Why does a space changes the outcome?

Ruby
1

Hello! I am new to ruby and have been playing around. I came across this situation and dont understand why:

irb(main):043:0> puts(“hello”) || true
hello
=> true
irb(main):044:0> puts (“hello”) || true
hello
=> nil

why does the space between puts and hello changes the return value? puts("x) or puts (“x”) both return nil so I dont understand whats going on. I would really appreciate some help!

2

I think it’s to do with precedence. Replacing your true with another print:

2.7.2 :014 > puts("hello") || puts("bye")
hello
bye
 => nil 
2.7.2 :015 > puts ("hello") || puts("bye")
hello
 => nil

Ruby prefers not to have a space between the function and its bracketed arguments, so I think the second case is working like:

2.7.2 :016 > puts(("hello") || puts("bye"))
hello
 => nil

i.e. it’s printing the result of ("hello") || puts("bye"), which is the string “hello”.

3

yes, after experimenting a little more I see that. it seems that the space breaks the statment.
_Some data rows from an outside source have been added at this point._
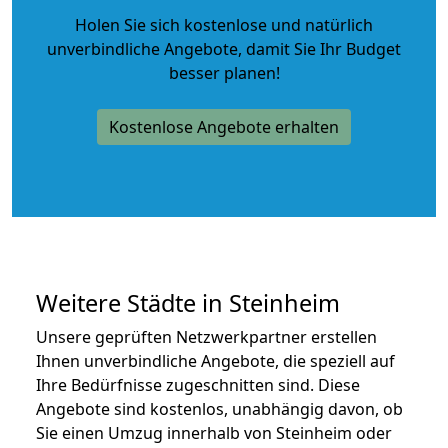
Holen Sie sich kostenlose und natürlich
unverbindliche Angebote
, damit Sie Ihr Budget
besser planen!
Kostenlose Angebote erhalten
Weitere Städte in Steinheim
Unsere geprüften Netzwerkpartner erstellen
Ihnen unverbindliche Angebote, die speziell auf
Ihre Bedürfnisse zugeschnitten sind. Diese
Angebote sind kostenlos, unabhängig davon, ob
Sie einen Umzug innerhalb von Steinheim oder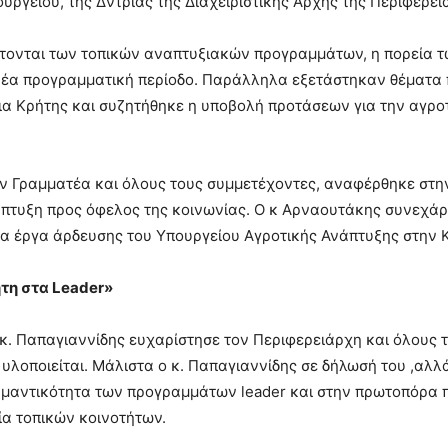
ουργείου, της Δντριας της Διαχειριστικής Αρχής της Περιφέρε
τονται των τοπικών αναπτυξιακών προγραμμάτων, η πορεία 
ν νέα προγραμματική περίοδο. Παράλληλα εξετάστηκαν θέματα
α Κρήτης και συζητήθηκε η υποβολή προτάσεων για την αγροτ
ν Γραμματέα και όλους τους συμμετέχοντες, αναφέρθηκε στη
άπτυξη προς όφελος της κοινωνίας. Ο κ Αρναουτάκης συνεχάρ
α έργα άρδευσης του Υπουργείου Αγροτικής Ανάπτυξης στην 
τη στα Leader»
κ. Παπαγιαννίδης ευχαρίστησε τον Περιφερειάρχη και όλους 
 υλοποιείται. Μάλιστα ο κ. Παπαγιαννίδης σε δήλωσή του ,αλ
ημαντικότητα των προγραμμάτων leader και στην πρωτοπόρα 
α τοπικών κοινοτήτων.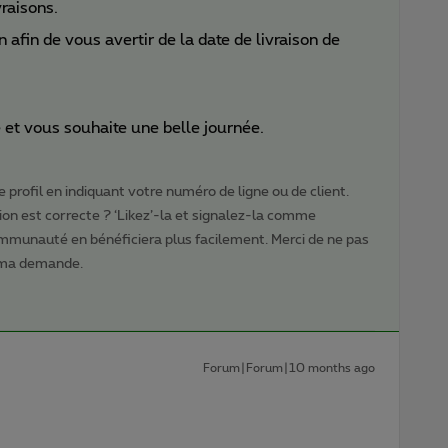
vraisons.
 afin de vous avertir de la date de livraison de
 et vous souhaite une belle journée.
 profil en indiquant votre numéro de ligne ou de client.
ion est correcte ? ‘Likez’-la et signalez-la comme
ommunauté en bénéficiera plus facilement. Merci de ne pas
 ma demande.
Forum|Forum|10 months ago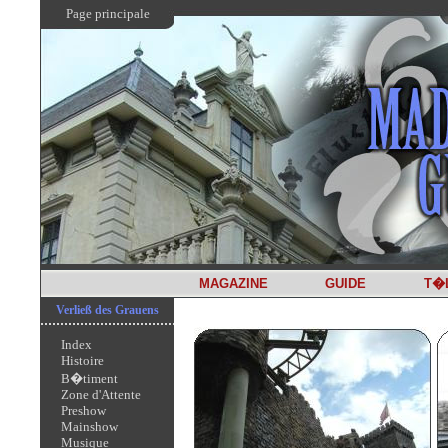
Page principale
MAGAZINE
GUIDE
T�
Verließ des Grauens
Index
Histoire
B�timent
Zone d'Attente
Preshow
Mainshow
Musique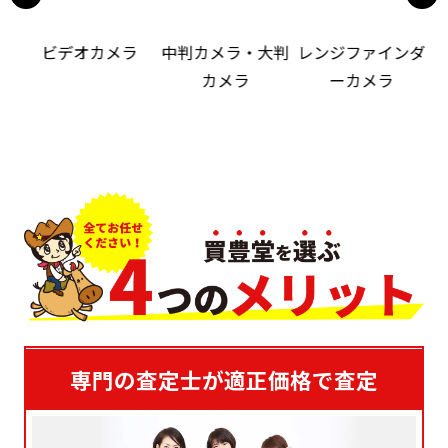
ビデオカメラ
中判カメラ・大判
レンジファインダ
カメラ
ーカメラ
専門の査定士が適正価格で査定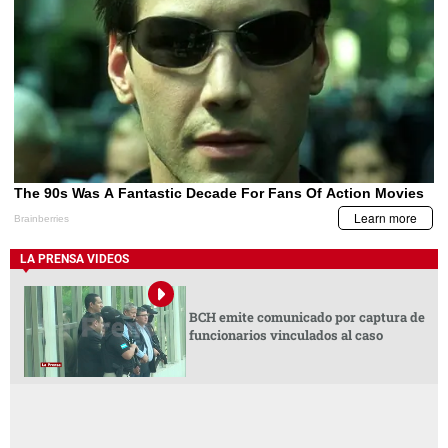
LA PRENSA VIDEOS
BCH emite comunicado por captura de
funcionarios vinculados al caso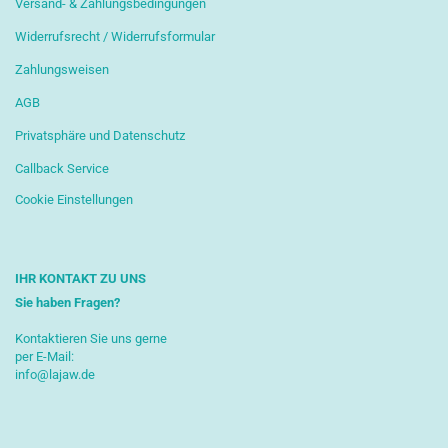
Versand- & Zahlungsbedingungen
Widerrufsrecht / Widerrufsformular
Zahlungsweisen
AGB
Privatsphäre und Datenschutz
Callback Service
Cookie Einstellungen
IHR KONTAKT ZU UNS
Sie haben Fragen?
Kontaktieren Sie uns gerne
per E-Mail:
info@lajaw.de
But I dont really know.

irb#1(true):003:0> puts(“hello”)||true
hello
=> true
irb#1(true):004:0> puts(“hello”);true
hello
=> true

both behave the same, but I dont know if it is why I think it is.
Anyway thanks for the help! It is not important I just found it intersting!

4

I have written before about this thing. When you call a method, you should always put the parentheses immediately after the method name. Consider these cases:

  1. puts("Hello", 5): In this case, you are calling Kernel.puts with the argument “Hello” and 5. It’s same as puts "Hello", 5.

  2. puts ("Hello", 5): In this case, you are calling Kernel.puts but not passing “Hello” and 5, as an argument directly, instead, the (…) breaks it. In this case, you get SyntaxError. The right way will be puts("Hello", 5).

But if you were to write puts (5), you don’t pass it as argument to puts, immediately, the code inside the parentheses is evaluated first, and then it’s sent as an argument to puts.

Now in your case, you are using short-circuit evaluators, or (||) in this case. So in:

Case 1: You call puts with hello. puts writes to the standard output and returns nil. Which is equivalent of doing nil || true, in that case, you get true.

Case 2: You call puts with "Hello" || true. In Ruby everything except nil and false are truthy. So “Hello” string is truthy, so || will only return the first expression and not the 2nd one. If you do "Hello" && true, then you get true. Anyway, then the returned "Hello" is sent to puts. It’s just like doing puts("Hello" || true).

2 Likes
5

Thanks for the amazing answer, It is super clear now! Coming from other pl I found really weird that ruby lets me use puts () #method with a space# like that so I imagined something was going on under the hood!